## Exercise goal
Rewrite the records below with "computer monitor" replaced by "display" throughout, leaving everything else unchanged and omitting the pictures.

** Data supplied follows **

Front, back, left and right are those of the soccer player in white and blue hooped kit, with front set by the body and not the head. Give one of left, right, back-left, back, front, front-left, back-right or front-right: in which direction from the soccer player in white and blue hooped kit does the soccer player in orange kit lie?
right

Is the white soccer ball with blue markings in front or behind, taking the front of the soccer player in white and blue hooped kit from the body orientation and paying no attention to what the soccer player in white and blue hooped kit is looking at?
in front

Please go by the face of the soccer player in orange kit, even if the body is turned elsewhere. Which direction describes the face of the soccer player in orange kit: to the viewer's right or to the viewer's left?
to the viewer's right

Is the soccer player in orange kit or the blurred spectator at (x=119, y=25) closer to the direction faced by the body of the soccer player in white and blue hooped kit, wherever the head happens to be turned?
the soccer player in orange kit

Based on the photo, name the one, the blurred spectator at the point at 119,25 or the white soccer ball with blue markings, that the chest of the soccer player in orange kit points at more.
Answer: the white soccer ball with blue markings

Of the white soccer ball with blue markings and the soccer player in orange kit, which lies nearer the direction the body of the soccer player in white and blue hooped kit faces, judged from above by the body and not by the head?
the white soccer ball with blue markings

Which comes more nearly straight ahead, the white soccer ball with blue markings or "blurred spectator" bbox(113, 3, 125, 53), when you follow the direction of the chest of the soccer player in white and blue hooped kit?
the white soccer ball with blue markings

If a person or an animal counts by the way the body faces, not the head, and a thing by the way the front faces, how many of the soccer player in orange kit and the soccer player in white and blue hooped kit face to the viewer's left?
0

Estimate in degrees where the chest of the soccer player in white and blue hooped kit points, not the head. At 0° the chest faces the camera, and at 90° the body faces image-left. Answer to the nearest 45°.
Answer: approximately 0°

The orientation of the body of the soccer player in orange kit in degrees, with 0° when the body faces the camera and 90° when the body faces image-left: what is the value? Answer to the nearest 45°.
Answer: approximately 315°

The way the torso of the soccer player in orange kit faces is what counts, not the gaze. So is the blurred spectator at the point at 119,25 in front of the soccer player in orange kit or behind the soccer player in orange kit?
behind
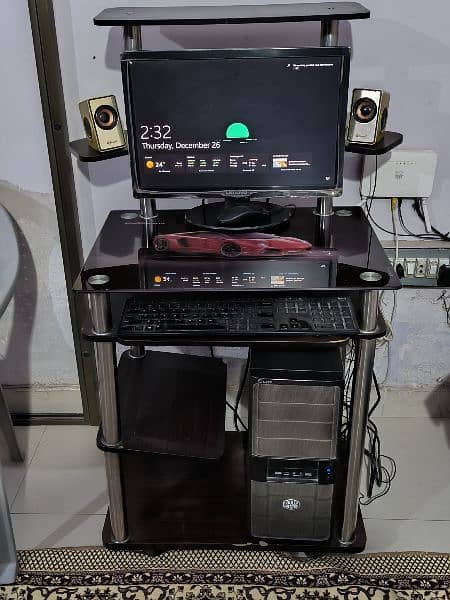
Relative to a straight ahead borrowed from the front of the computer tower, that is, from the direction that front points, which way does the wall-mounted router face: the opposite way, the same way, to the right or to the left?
the same way

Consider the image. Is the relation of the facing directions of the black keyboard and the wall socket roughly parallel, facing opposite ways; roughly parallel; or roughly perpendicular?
roughly parallel

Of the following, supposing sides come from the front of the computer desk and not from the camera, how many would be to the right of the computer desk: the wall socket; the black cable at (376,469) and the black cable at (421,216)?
0

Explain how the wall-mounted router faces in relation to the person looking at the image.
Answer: facing the viewer

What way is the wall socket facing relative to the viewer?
toward the camera

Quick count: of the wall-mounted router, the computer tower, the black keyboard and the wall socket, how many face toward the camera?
4

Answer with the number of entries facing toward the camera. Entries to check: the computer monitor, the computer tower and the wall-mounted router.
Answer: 3

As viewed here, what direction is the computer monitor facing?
toward the camera

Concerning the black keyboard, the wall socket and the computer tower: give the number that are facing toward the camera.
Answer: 3

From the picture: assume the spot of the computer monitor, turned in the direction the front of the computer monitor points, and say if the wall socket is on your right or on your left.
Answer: on your left

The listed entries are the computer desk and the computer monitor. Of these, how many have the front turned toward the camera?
2

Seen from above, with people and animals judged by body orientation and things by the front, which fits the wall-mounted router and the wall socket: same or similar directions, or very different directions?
same or similar directions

** End of Data supplied **

## Solved problem
Front, back, left and right are those of the soccer player in white and blue hooped kit, with front set by the body and not the head. Give one of left, right, back-left, back, front, front-left, back-right or front-right: in which direction from the soccer player in white and blue hooped kit does the soccer player in orange kit lie?
right

Is the white soccer ball with blue markings in front or behind, taking the front of the soccer player in white and blue hooped kit from the body orientation and paying no attention to what the soccer player in white and blue hooped kit is looking at?
in front

Please go by the face of the soccer player in orange kit, even if the body is turned elsewhere. Which direction describes the face of the soccer player in orange kit: to the viewer's right or to the viewer's left?
to the viewer's right

Is the soccer player in orange kit or the blurred spectator at (x=119, y=25) closer to the direction faced by the body of the soccer player in white and blue hooped kit, wherever the head happens to be turned?
the soccer player in orange kit

Based on the photo, name the one, the blurred spectator at the point at 119,25 or the white soccer ball with blue markings, that the chest of the soccer player in orange kit points at more.
Answer: the white soccer ball with blue markings

Of the white soccer ball with blue markings and the soccer player in orange kit, which lies nearer the direction the body of the soccer player in white and blue hooped kit faces, judged from above by the body and not by the head?
the white soccer ball with blue markings

Which comes more nearly straight ahead, the white soccer ball with blue markings or "blurred spectator" bbox(113, 3, 125, 53), when you follow the direction of the chest of the soccer player in white and blue hooped kit?
the white soccer ball with blue markings

If a person or an animal counts by the way the body faces, not the head, and a thing by the way the front faces, how many of the soccer player in orange kit and the soccer player in white and blue hooped kit face to the viewer's left?
0

Estimate in degrees where the chest of the soccer player in white and blue hooped kit points, not the head. At 0° the chest faces the camera, and at 90° the body faces image-left. Answer to the nearest 45°.
Answer: approximately 0°

The orientation of the body of the soccer player in orange kit in degrees, with 0° when the body faces the camera and 90° when the body faces image-left: what is the value? Answer to the nearest 45°.
Answer: approximately 315°

The way the torso of the soccer player in orange kit faces is what counts, not the gaze. So is the blurred spectator at the point at 119,25 in front of the soccer player in orange kit or behind the soccer player in orange kit?
behind
Relative to a straight ahead borrowed from the front of the computer tower, that is, from the direction that front points, which way does the wall-mounted router face: the opposite way, the same way, to the right or to the left?
the same way

Consider the image. Is the relation of the facing directions of the black keyboard and the wall socket roughly parallel, facing opposite ways; roughly parallel; or roughly perpendicular?
roughly parallel

Of the following, supposing sides come from the front of the computer desk and not from the camera, how many would be to the right of the computer desk: the wall socket; the black cable at (376,469) and the black cable at (421,216)?
0

Explain how the wall-mounted router faces in relation to the person looking at the image.
Answer: facing the viewer

What way is the wall socket facing relative to the viewer?
toward the camera

Quick count: of the wall-mounted router, the computer tower, the black keyboard and the wall socket, how many face toward the camera?
4

Answer with the number of entries facing toward the camera. Entries to check: the display, the computer tower and the wall-mounted router.
Answer: 3

As viewed here, what direction is the display facing?
toward the camera

Concerning the black keyboard, the wall socket and the computer tower: give the number that are facing toward the camera.
Answer: 3

From the picture: assume the spot of the display, turned in the direction the front of the display points, and say if the wall socket is on your right or on your left.
Answer: on your left

The listed entries are the computer desk and the display. Of these, how many have the front turned toward the camera?
2

Seen from above, with people and animals judged by body orientation and things by the front, which fits the wall-mounted router and the wall socket: same or similar directions, or very different directions?
same or similar directions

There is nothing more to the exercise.